Paglugaban’s deceivingly small and curved entrance spills into a large chamber, half dry and half submerged, but already gleaming with remarkable speleothems. Entering can be perilous when sizable waves and swells strike the entrance; worse, getting out may be impossible. Further inside and completely underwater are colossal formations perfectly preserved by the water. Some of the largest underwater chambers span 25 metres from floor to ceiling, with water-carved columns and jaw-dropping cave formations. We came prepared with five powerful video lights to document the expanse of these massive chambers. But how very naive we were.
Many of the cave walls and passages reveal distinct planes of discolouration, suggesting that the cave has existed during the freezing and melting that occurred over multiple ice ages.

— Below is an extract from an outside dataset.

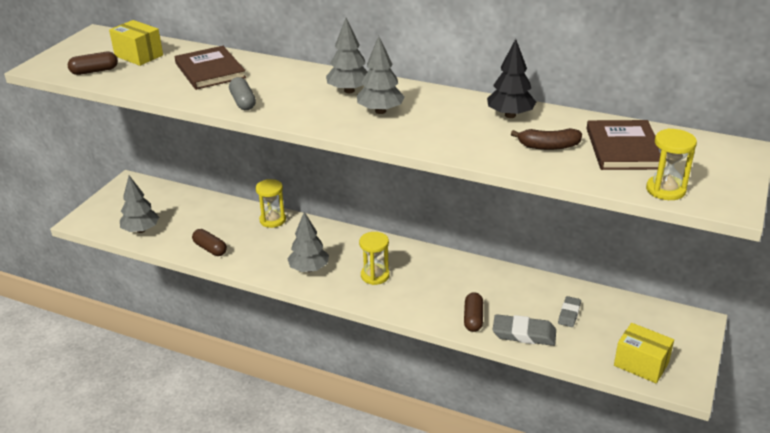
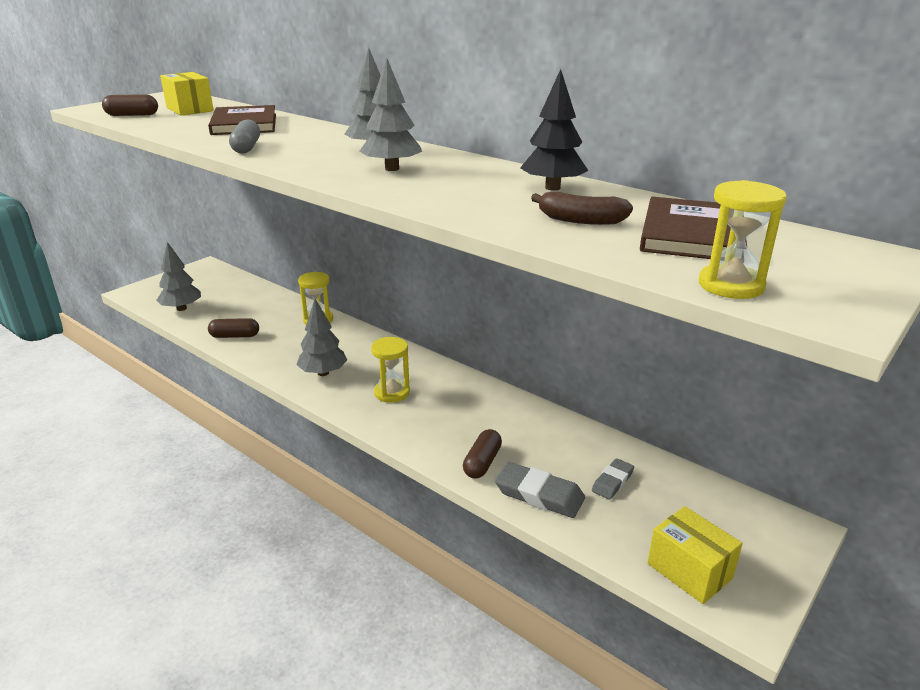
camera: 15 degrees right, 5 degrees down
(210, 249) = (235, 336): brown capsule -> brown capsule turned 60 degrees counterclockwise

Skeletal remains of three giant groupers occupy the cave floor. The first two appear to be disorganised piles, but the third shows the perfectly formed skeleton, exactly as the grouper first laid to rest on its side. There is evidence of a fourth grouper almost completely buried under the cave floor, with just a hint of its protruding skull. If a major geological event was responsible for covering this fourth set of remains, it’s plausible that the floor may have anthropological value. Not far from Paglugaban are dry caves where fossilised remains of humans have been dated at 67,000 years old.